A quick Google search can find dozens of articles detailing salt’s environmental impact, ranging from government websites to leading scientific publications, as well as university blogs, personal blogs and regular news media sources.
One source, a December 2018 “Scientific American” article by Tim Vernimmen, said salts have significantly infiltrated the drinking water on the East Coast, a huge problem for people on low-salt diets.
Vernimmen also said the corrosive nature of salt draws heavy metals, such as manganese, lead and zinc, into the water. It was the same corrosion that caused the contaminated water crisis in Flint, Michigan.

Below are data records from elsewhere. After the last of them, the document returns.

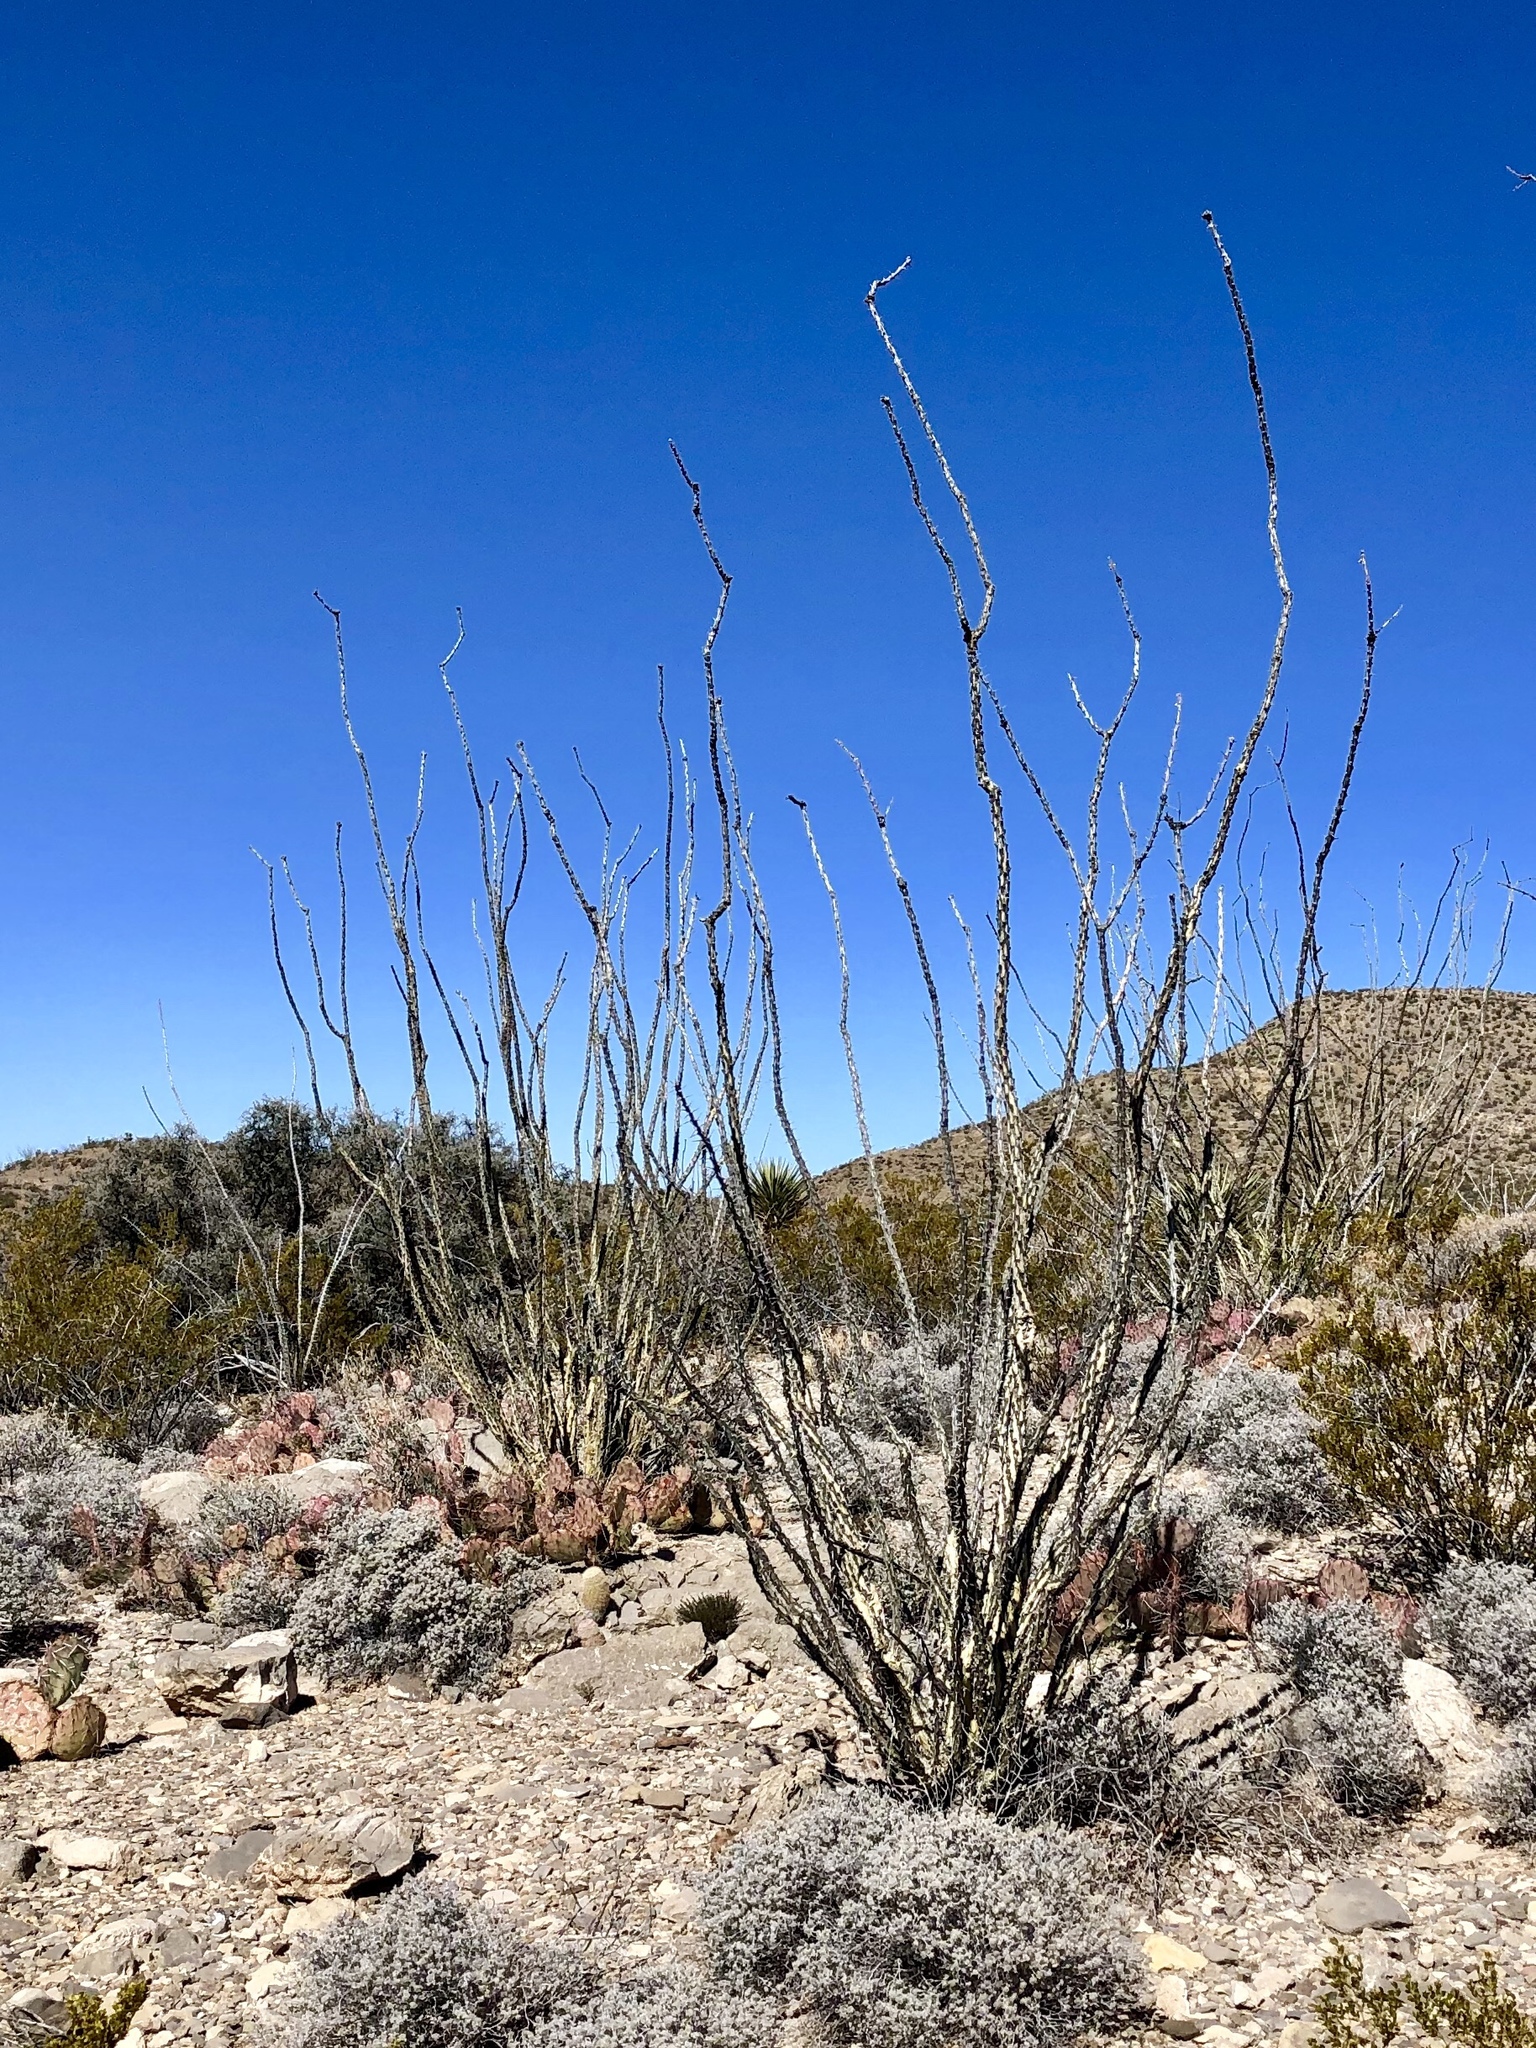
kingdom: Plantae
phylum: Tracheophyta
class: Magnoliopsida
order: Ericales
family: Fouquieriaceae
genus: Fouquieria
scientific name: Fouquieria splendens
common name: Vine-cactus
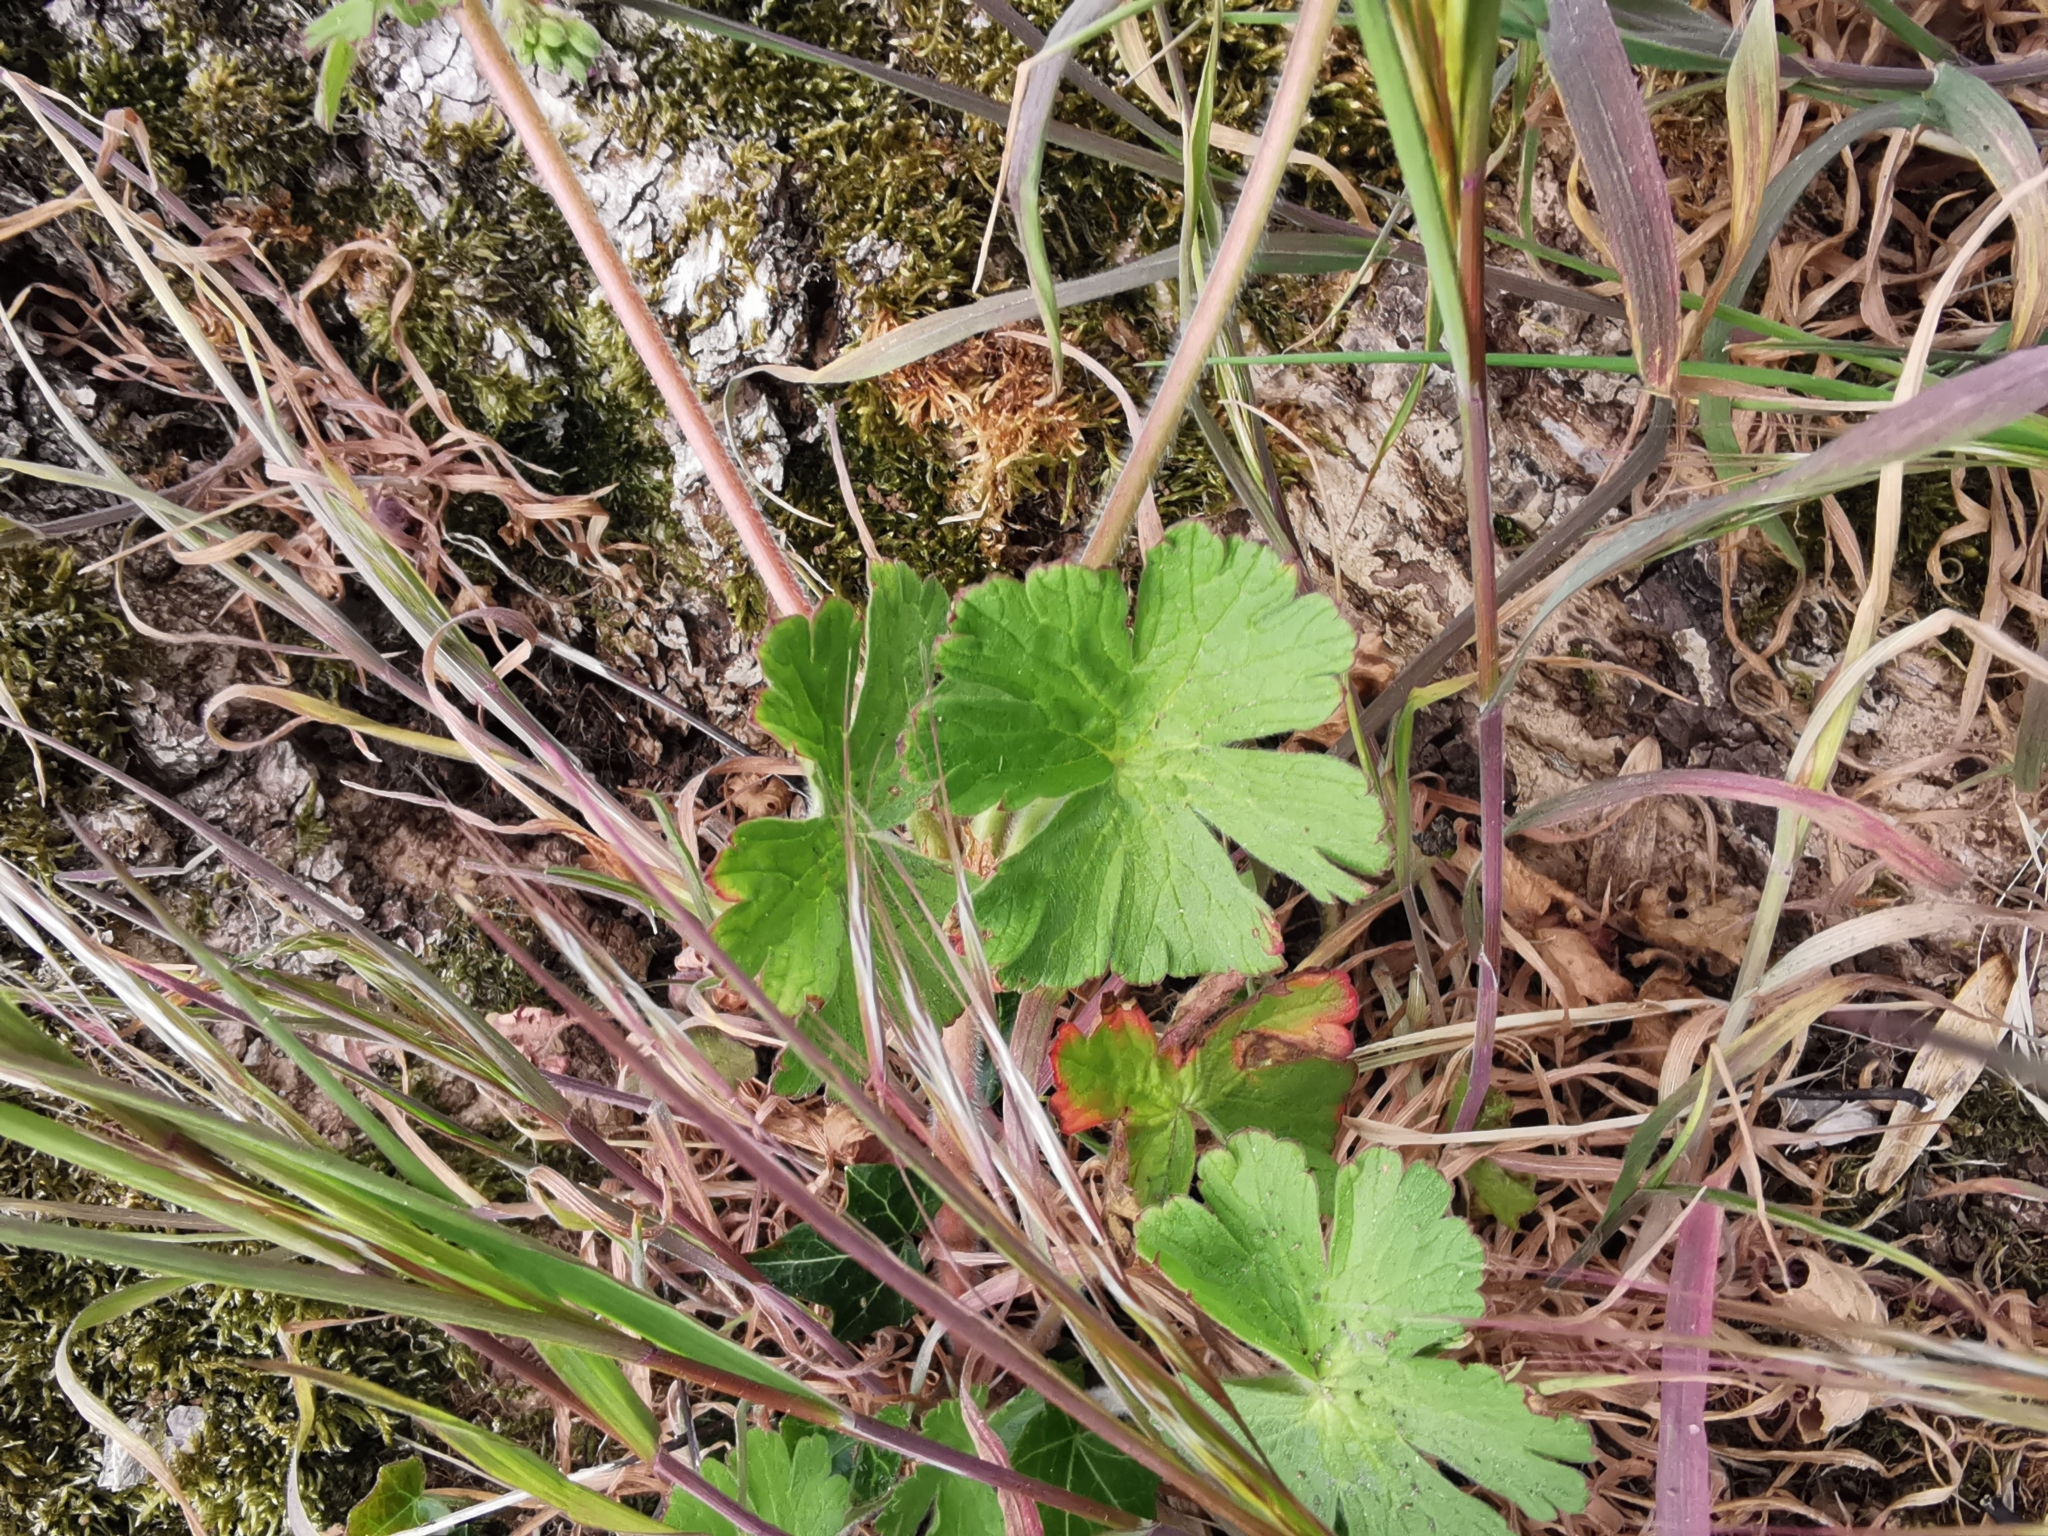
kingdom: Plantae
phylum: Tracheophyta
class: Magnoliopsida
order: Geraniales
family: Geraniaceae
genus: Geranium
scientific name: Geranium pyrenaicum
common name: Hedgerow crane's-bill
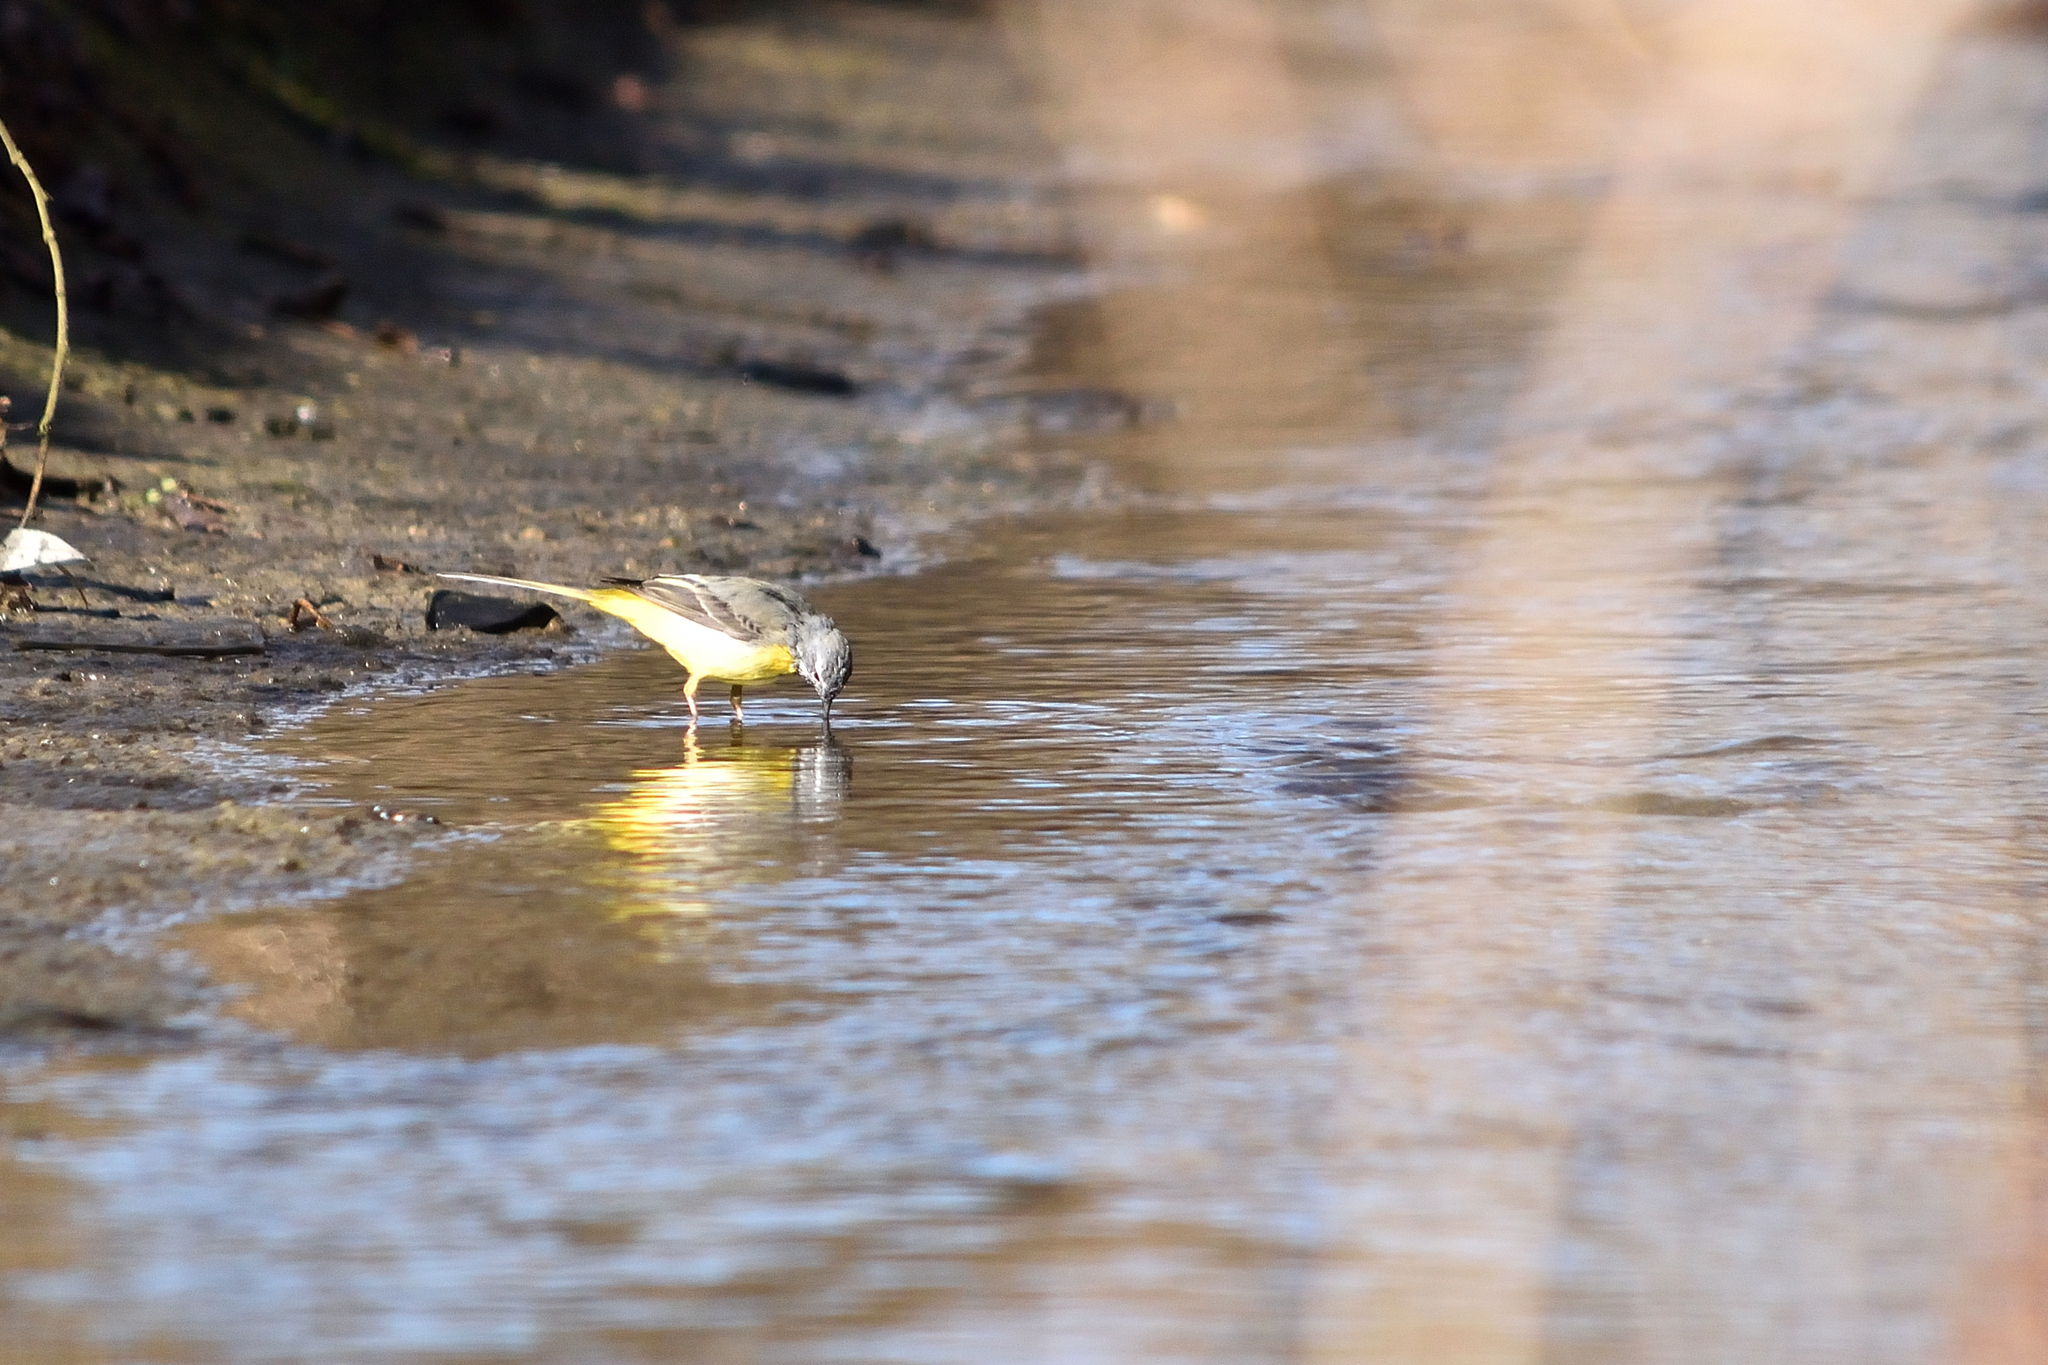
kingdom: Animalia
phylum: Chordata
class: Aves
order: Passeriformes
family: Motacillidae
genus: Motacilla
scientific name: Motacilla cinerea
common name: Grey wagtail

“Nationwide, salts are crusting the insides of home boilers and the cooling tanks of power plants. They are also coating the land where crops grow. And they are stressing plants and animals in freshwater ecosystems, in some cases until they disappear,” Vernimmen said.
Road salt, and salt in general, negatively affects the environment, but its effectiveness at removing ice and snow and society’s need to use the roads in the winter poses a challenge for environmentalists.
However, there are eco-friendly alternatives. Wagner said that many counties in the U.S. have adopted the use of beet juice brine, a mixture of juiced white beets and salt water.
“Beet juice contains a lot of sugar molecules. Those sugar molecules reduce the number of salt ions needed in the solution, because sugar has the same effect as an ion from salt,” Wagner said.
The downside is that beet juice is more expensive, which could be a financial issue for road maintenance departments with limited funding.
It may not be possible to completely eliminate salt from use in the U.S., but finding equally effective alternatives that reduce the amount of salt used could be instrumental in stopping water contamination.